The Wife
Suzanne Morris
August 7, 2022
There's a cancer on the presidency. John Dean
It changed my life, and not for the good. Stephen Ayres
She has stood by him
through it all
and now she sits behind him
in the chamber
as he testifies, under oath,
before the Committee.
And I am reminded of
another wife
some fifty years ago
who stood by her man
in circumstances
different in some ways;
in others, eerily the same.
She lacks the refinement
of that earlier one,
the chic designer garments
and eye-catching jewelry that
riveted the television
audience day after day
but she has, at the same time,
a kind of delicacy about her
in the high cheekbones
and small mouth
the clear, wide-set eyes
and fair complexion.
And there is that same
inscrutable look
and remarkable
composure
that I remember in
the one before,
at least until near the end when
the witness is asked
what his life was like before,
then after, that day
when the lies he had believed in
erupted in chaos and destruction.
He remembers being just a
regular family man,
working at the same place
for twenty years
making his way up to
supervisor;
but after, he was fired and
had to sell their home.
At these words, the wife’s facade
breaks into pieces
like fine porcelain
dropping from a ledge
and I can’t help thinking
the price she has paid
and will go on paying is
higher than that of the earlier one
given this age of raging
social media,
of hate mail and death threats.
And I wonder what
she is thinking as
the gentleman from Maryland
thanks the witness for his testimony.
But her face has become
inscrutable again.
For forty years, Suzanne Morris was a novelist, with eight published works beginning with Galveston (Doubleday, 1976) and most recently Aftermath - a novel of the New London school tragedy, 1937 (SFASU Press, 2016).
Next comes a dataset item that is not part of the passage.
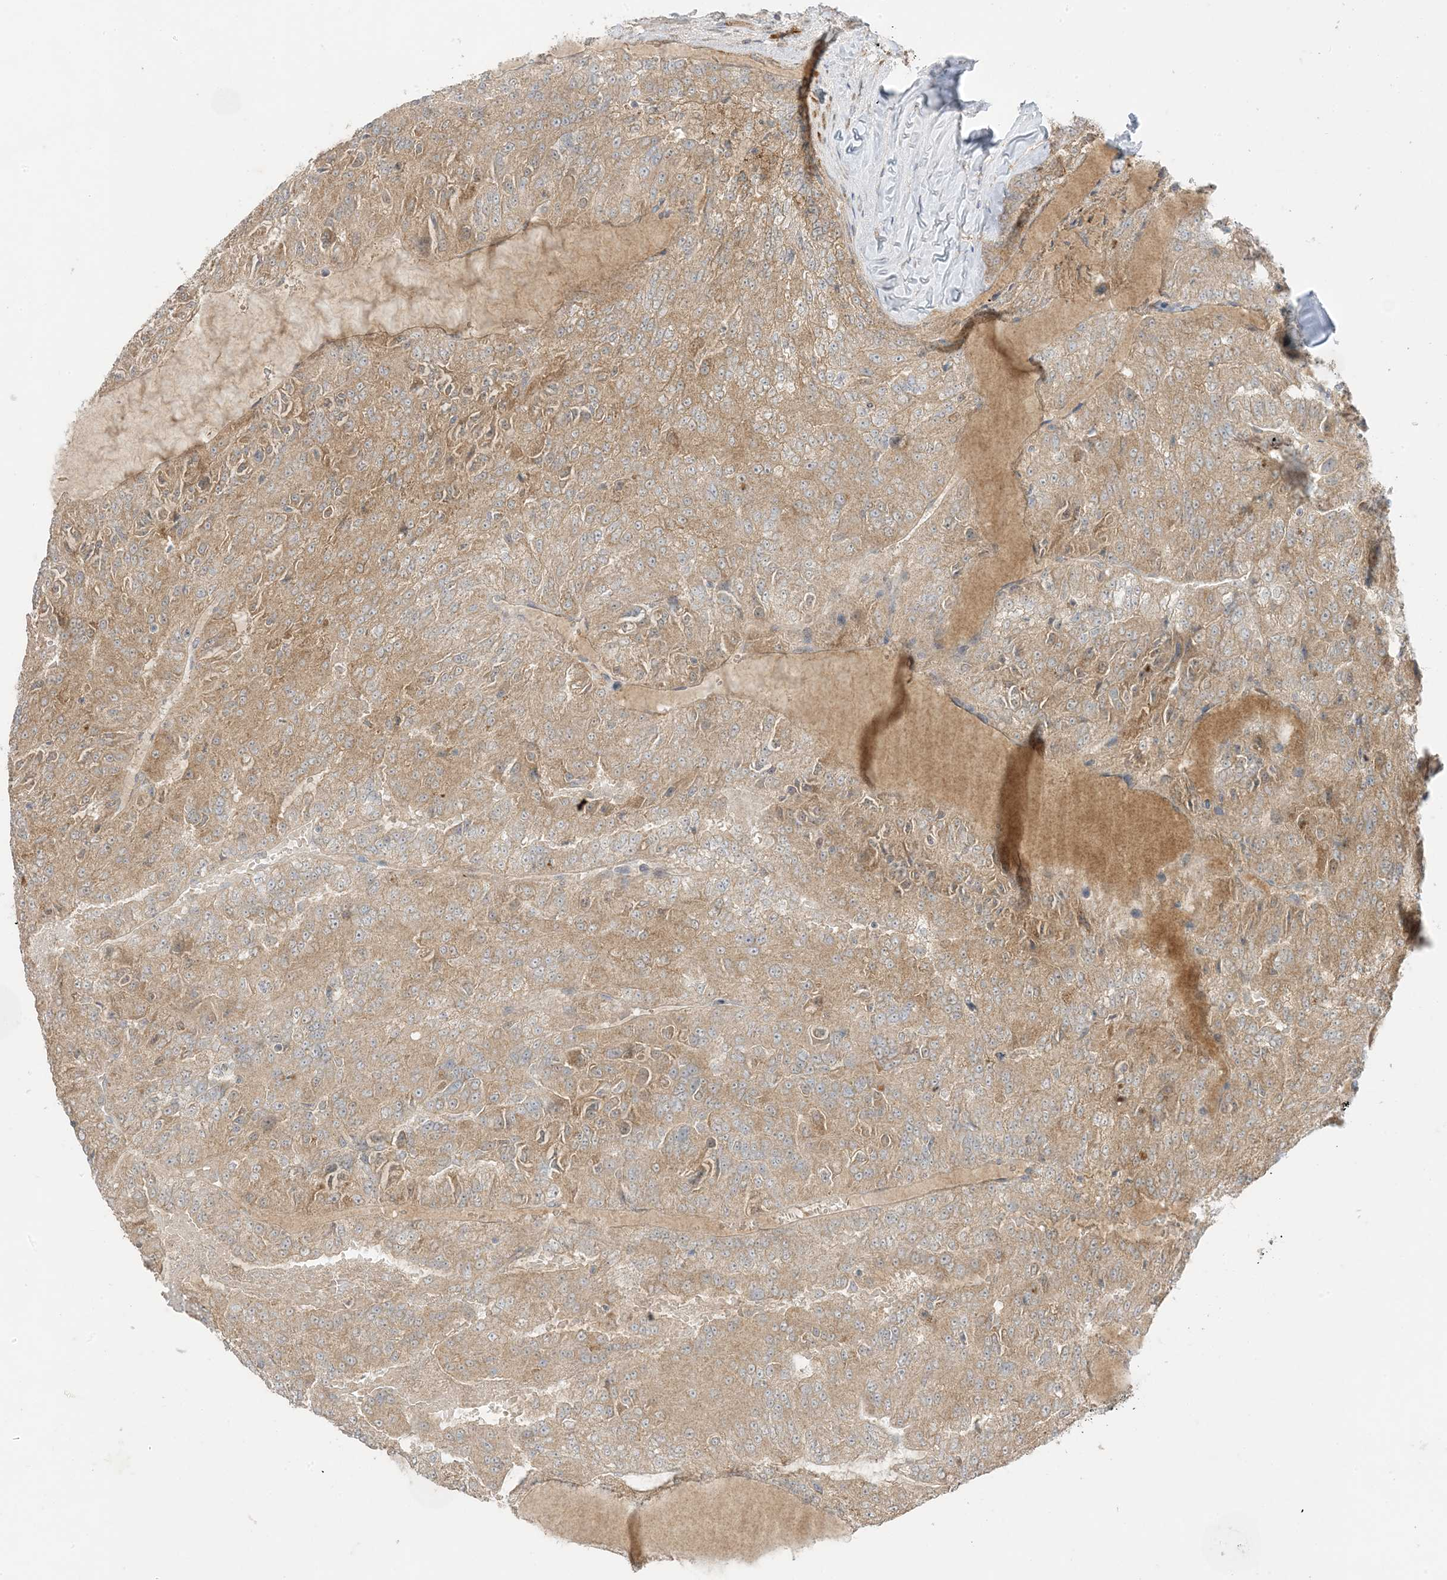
{"staining": {"intensity": "moderate", "quantity": ">75%", "location": "cytoplasmic/membranous"}, "tissue": "renal cancer", "cell_type": "Tumor cells", "image_type": "cancer", "snomed": [{"axis": "morphology", "description": "Adenocarcinoma, NOS"}, {"axis": "topography", "description": "Kidney"}], "caption": "An image of human adenocarcinoma (renal) stained for a protein reveals moderate cytoplasmic/membranous brown staining in tumor cells.", "gene": "ODC1", "patient": {"sex": "female", "age": 63}}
Often her poetry was attributed to characters in her fiction. Nowadays she devotes all her creative energies to writing poems. Her work is included in the anthologies, No Season for Silence - Texas Poets and Pandemic (Kallisto GAIA Press, 2020), and the upcoming, Gone, but Not Forgotten, from Stone Poetry Journal. Her poems have also appeared in The New Verse News.